======== EXCERPT TO READ

Holocaust Victim Assets Litigation
ORDER denying 13 motion to alter judgment and denying request for a stay. Ordered by Judge Edward R. Korman on 5/30/2014. (Taffet, Eric)
UNITED STATES DISTRICT COURT
EASTERN DISTRICT OF NEW YORK
NOT FOR PUBLICATION
IN RE HOLOCAUST VICTIM ASSETS
MEMORANDUM & ORDER
-----------------------------------------------------This Document Relates to: All Cases
14-CV-00890 (ERK) (JO)
96-CV-04849 (ERK) (JO)
I have received a request, dated May 21, 2014, on behalf of the Conference on Jewish
Material Claims Against Germany (“Claims Conference”) for approval of the budget for the vital
humanitarian services to be provided in 2014 from funds allocated for the neediest victims of
Nazi persecution from the Swiss Banks Settlement Fund to some of the 70,000 destitute elderly
Jewish Victims of Nazi persecution living in the United, Israel, and other countries other than the
former Soviet Union (“FSU”). Some background discussion is necessary to place in context this
application and the objection to any allocation for the benefit of these victims.
This application involves an issue that has arisen on more than one occasion with respect
to the $1.25 billion settlement of the class action against the largest Swiss banks, Credit Suisse,
Union Bank of Switzerland and the Swiss Bank Corporation (the latter two of which merged
during the course of litigation). The background of the case and settlement is set out in In re
Holocaust Victim Assets Litig., 105 F. Supp. 2d. 139 (E.D.N.Y. 2000), and a discussion of some
of the post-settlement issues may be found at In re Holocaust Victim Assets Litig., 302 F. Supp.

================
======== SUPPLIED RECORDS

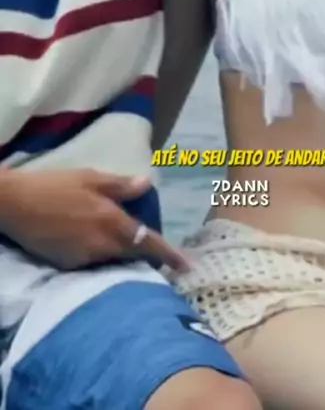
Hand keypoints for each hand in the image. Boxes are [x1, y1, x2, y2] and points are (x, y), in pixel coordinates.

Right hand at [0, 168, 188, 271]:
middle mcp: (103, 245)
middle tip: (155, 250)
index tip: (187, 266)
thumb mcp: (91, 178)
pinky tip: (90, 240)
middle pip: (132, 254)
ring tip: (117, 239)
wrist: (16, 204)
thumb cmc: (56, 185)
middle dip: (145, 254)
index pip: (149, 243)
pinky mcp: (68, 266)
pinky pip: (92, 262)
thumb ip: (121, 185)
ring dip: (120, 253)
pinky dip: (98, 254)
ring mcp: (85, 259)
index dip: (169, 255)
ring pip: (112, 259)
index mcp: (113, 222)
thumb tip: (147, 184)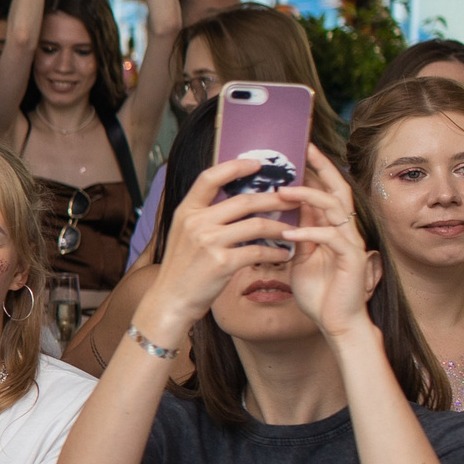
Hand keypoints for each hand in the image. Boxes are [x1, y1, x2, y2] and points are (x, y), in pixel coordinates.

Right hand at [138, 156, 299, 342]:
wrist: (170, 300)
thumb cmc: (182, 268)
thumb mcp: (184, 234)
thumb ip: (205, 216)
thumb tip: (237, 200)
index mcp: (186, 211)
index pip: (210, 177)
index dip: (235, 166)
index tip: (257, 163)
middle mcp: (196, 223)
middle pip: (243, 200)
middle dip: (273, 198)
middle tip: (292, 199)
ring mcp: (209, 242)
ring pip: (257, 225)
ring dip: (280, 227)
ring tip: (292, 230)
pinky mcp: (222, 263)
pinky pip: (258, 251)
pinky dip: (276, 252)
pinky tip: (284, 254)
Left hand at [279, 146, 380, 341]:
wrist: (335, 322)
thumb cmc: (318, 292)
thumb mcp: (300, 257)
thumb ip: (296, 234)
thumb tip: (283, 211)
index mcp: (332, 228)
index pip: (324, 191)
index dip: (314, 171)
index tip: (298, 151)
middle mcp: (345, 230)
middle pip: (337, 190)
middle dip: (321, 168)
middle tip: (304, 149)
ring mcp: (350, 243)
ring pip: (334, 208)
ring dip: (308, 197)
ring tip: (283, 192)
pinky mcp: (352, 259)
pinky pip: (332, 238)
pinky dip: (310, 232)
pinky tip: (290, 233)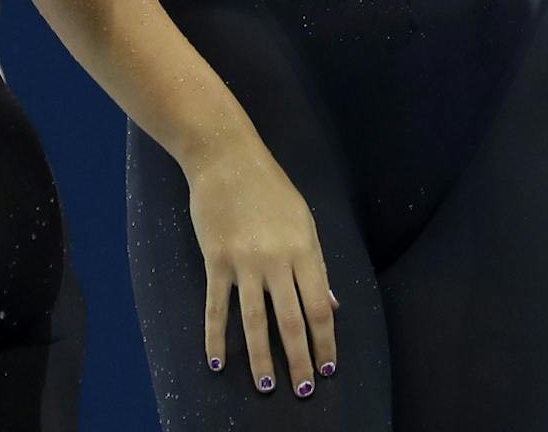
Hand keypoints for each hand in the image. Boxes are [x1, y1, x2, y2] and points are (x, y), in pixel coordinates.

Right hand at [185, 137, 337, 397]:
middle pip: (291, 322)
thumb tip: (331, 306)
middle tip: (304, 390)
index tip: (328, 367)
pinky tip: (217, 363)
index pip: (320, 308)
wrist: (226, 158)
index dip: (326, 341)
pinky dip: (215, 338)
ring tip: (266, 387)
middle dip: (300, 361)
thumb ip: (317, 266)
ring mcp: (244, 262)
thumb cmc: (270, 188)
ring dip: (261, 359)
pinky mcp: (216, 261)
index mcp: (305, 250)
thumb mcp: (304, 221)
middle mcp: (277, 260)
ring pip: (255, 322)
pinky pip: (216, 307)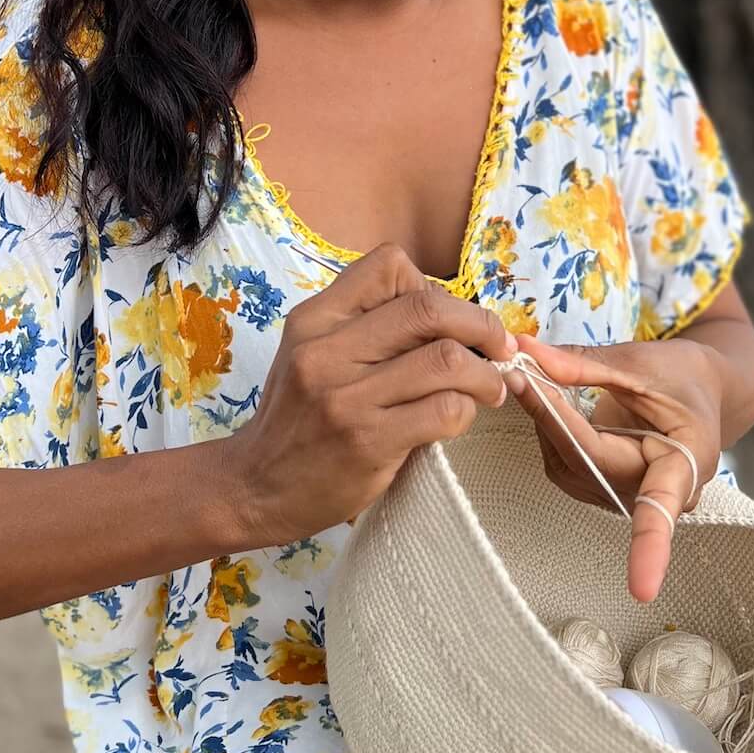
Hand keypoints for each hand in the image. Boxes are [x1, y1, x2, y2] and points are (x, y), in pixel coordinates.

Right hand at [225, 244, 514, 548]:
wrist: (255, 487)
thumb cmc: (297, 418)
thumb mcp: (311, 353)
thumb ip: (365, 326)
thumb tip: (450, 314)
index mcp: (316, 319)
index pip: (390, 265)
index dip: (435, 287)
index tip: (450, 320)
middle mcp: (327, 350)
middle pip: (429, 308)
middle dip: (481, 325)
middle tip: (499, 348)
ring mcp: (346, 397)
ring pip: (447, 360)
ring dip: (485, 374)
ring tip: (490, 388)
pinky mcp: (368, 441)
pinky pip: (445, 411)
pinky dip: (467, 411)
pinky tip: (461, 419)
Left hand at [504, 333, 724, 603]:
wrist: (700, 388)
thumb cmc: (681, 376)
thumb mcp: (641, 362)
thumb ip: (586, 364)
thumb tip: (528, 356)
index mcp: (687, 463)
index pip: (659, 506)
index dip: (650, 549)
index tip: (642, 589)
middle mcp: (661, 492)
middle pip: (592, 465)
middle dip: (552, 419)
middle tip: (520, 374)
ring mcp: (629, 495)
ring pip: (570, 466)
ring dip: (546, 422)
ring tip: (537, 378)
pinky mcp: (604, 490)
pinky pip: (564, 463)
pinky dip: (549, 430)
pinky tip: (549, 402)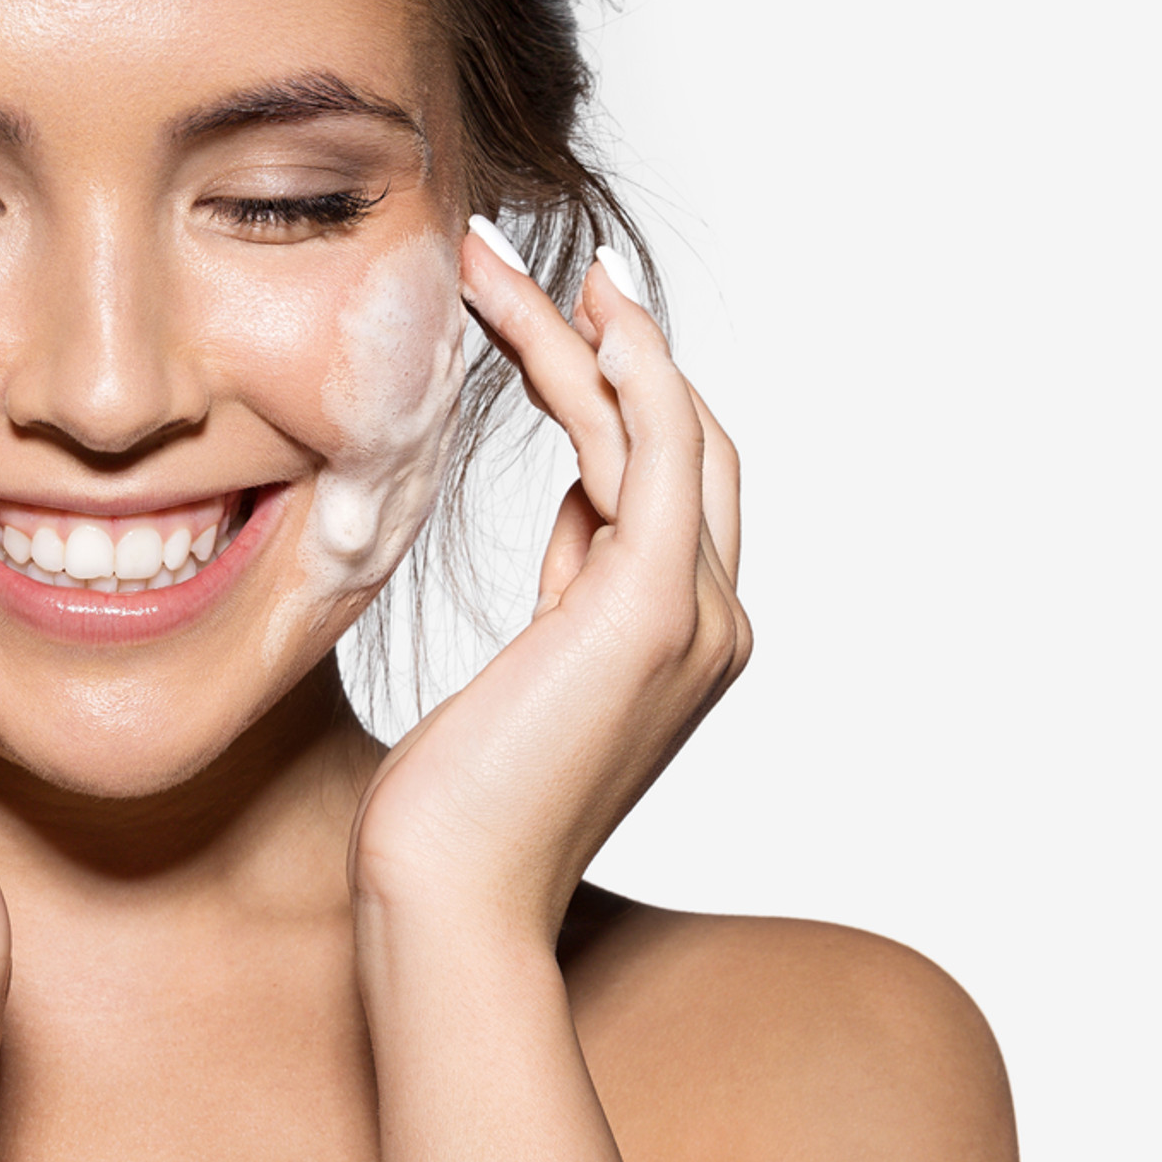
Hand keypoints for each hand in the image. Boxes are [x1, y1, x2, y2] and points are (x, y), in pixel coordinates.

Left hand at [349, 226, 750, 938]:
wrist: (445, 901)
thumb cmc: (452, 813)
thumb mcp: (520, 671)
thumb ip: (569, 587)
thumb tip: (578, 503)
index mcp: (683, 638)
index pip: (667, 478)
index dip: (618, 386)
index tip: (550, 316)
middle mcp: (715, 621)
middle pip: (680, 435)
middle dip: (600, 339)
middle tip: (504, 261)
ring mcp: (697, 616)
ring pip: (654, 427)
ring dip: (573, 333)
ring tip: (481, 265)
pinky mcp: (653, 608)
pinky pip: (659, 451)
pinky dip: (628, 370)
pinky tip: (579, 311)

================
======== SUPPLIED RECORDS

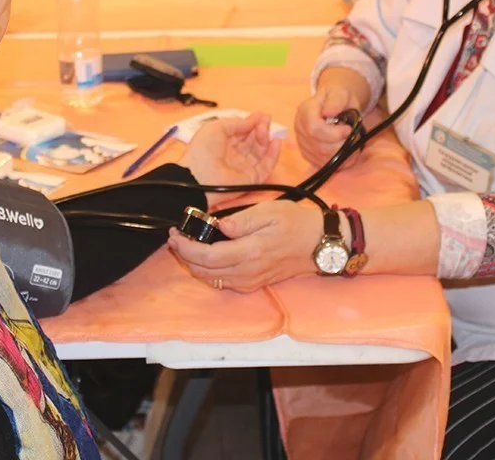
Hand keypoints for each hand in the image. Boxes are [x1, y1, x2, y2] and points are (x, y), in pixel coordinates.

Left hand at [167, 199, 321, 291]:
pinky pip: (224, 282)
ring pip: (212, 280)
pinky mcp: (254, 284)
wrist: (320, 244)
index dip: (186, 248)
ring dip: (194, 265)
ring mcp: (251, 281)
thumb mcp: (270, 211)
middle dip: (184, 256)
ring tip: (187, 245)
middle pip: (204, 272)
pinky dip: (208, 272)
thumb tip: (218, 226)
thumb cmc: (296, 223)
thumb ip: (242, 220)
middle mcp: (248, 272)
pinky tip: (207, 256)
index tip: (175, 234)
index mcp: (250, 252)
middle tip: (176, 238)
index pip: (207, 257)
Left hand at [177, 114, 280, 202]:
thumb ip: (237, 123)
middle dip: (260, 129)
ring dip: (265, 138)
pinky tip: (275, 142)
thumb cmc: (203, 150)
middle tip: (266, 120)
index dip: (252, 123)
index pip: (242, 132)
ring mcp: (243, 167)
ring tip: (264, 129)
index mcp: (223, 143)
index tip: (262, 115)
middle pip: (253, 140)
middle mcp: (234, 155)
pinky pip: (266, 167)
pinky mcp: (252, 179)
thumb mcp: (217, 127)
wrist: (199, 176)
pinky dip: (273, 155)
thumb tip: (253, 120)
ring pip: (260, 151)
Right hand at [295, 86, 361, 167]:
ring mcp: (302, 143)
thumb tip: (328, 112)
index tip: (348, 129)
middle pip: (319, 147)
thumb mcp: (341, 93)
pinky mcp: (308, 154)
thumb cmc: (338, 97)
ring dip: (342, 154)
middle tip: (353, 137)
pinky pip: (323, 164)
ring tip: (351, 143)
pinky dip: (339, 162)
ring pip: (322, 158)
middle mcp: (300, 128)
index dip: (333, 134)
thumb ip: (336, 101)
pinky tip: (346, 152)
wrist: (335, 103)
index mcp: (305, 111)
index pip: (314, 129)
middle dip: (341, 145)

================
======== SUPPLIED RECORDS

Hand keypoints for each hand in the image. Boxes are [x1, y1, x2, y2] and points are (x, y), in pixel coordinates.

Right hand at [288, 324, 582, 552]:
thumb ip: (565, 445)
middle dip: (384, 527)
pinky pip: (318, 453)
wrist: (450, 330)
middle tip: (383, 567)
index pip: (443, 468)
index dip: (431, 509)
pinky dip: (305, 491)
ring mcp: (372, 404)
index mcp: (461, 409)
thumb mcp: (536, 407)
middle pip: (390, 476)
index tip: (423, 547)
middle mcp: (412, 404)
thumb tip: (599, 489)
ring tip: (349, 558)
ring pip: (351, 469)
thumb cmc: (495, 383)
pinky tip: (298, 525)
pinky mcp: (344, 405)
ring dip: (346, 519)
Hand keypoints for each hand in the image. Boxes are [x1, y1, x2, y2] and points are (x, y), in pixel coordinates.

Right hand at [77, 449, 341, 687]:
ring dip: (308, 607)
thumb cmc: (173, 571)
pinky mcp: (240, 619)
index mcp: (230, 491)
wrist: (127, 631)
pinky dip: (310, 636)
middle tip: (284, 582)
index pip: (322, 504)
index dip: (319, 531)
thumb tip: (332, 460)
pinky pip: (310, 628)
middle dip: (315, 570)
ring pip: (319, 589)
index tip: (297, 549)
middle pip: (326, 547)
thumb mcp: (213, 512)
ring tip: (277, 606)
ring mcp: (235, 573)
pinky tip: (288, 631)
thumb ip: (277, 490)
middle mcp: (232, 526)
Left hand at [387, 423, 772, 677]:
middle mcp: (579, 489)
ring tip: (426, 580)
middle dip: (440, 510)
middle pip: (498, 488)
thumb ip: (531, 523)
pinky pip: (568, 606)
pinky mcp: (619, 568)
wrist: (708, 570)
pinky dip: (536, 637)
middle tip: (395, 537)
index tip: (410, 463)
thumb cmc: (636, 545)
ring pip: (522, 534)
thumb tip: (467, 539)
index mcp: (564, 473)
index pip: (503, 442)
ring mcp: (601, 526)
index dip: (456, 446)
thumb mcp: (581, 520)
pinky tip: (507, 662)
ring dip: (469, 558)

================

* REQUIRED TASKS:
[1] In the court order, what is the dollar amount of the settlement of the class action against the largest Swiss banks?
[2] Say whether each statement agrees with the court order, and back each answer with the deciding words from it: (a) The request was made on behalf of the Conference on Jewish Material Claims Against Germany. (b) The order was signed by Judge Edward R. Korman on May 21, 2014. (c) Union Bank of Switzerland and the Swiss Bank Corporation merged while the case was going on.
[3] Go on with the court order about the Holocaust victim assets settlement from the point where it stops.
You won't need the records for any of this.

* SOLVED PROBLEMS:
[1] $1.25 billion.

[2]
(a) Yes: "on behalf of the Conference on Jewish Material Claims Against Germany (“Claims Conference”)"
(b) No: "Ordered by Judge Edward R. Korman on 5/30/2014."
(c) Yes: "the latter two of which merged during the course of litigation"

[3]
2d 89 (E.D.N.Y. 2004), which was affirmed by the Second Circuit in an opinion by Judge
Cabranes that contains a complete discussion of the background and history of the case. See In
re Holocaust Victim Assets Litig., 424 F.3d 132 (2d Cir. 2005), cert. denied, 547 U.S. 1206
The specific issue here involves a dispute relating to the allocation of part of the proceeds
of the settlement. Briefly, one of the classes benefitting from the settlement was comprised of
victims of Nazi persecution from whom assets were looted by the Nazis and the plunder of which
was aided by Swiss banks and other Swiss entities. Special Master Judah Gribetz recommended
initially that $100 million be allocated to this Looted Assets Class and that the money be
distributed to its neediest members.
See Special Master’s Proposed Plan of Allocation &
Distribution of Settlement Proceeds, Vol. I at 110–42 (Sept. 11, 2000). As Judge Cabranes
observed, this reflected “the Special Master's recognition that the settlement fund, while
insufficient to repay even a small fraction of what was looted in the Holocaust, presented an
opportunity to provide meaningful assistance to the Looted Asset Class members who are in the
greatest financial need.” In re Holocaust Victim Assets Litig., 424 F.3d 132, 141 (2d Cir. 2005)
(internal citations and quotation marks omitted). Thus, the Special Master proposed “an initial
allocation of $100 million to cy pres programs designed to benefit the neediest elderly survivors
of the Holocaust—who perhaps would be less in need today had their assets not been looted and
their lives nearly destroyed. Needy Jewish survivors would receive 90% of the $100 million
fund, and the remaining 10% would be distributed to needy Roma, Jehovah's Witness, disabled,
and homosexual survivors.” Id. (internal citations and quotation marks omitted).
On September 25, 2002, I adopted a supplemental recommendation of the Special Master
that an additional $45 million in “excess” funds be allocated to that class. Finally, on November
17, 2003, I adopted the recommendation of the Special Master that $60 million in “excess” funds
be allocated to the Looted Assets Class and be distributed in accordance with the cy pres
principles that have successfully governed the administration of the initial allocation and
distribution of $100 million to the Looted Assets Class in 2001, and the first supplemental
allocation and distribution of $45 million in 2002. This brought the total allocation to the
neediest victims to $205 million.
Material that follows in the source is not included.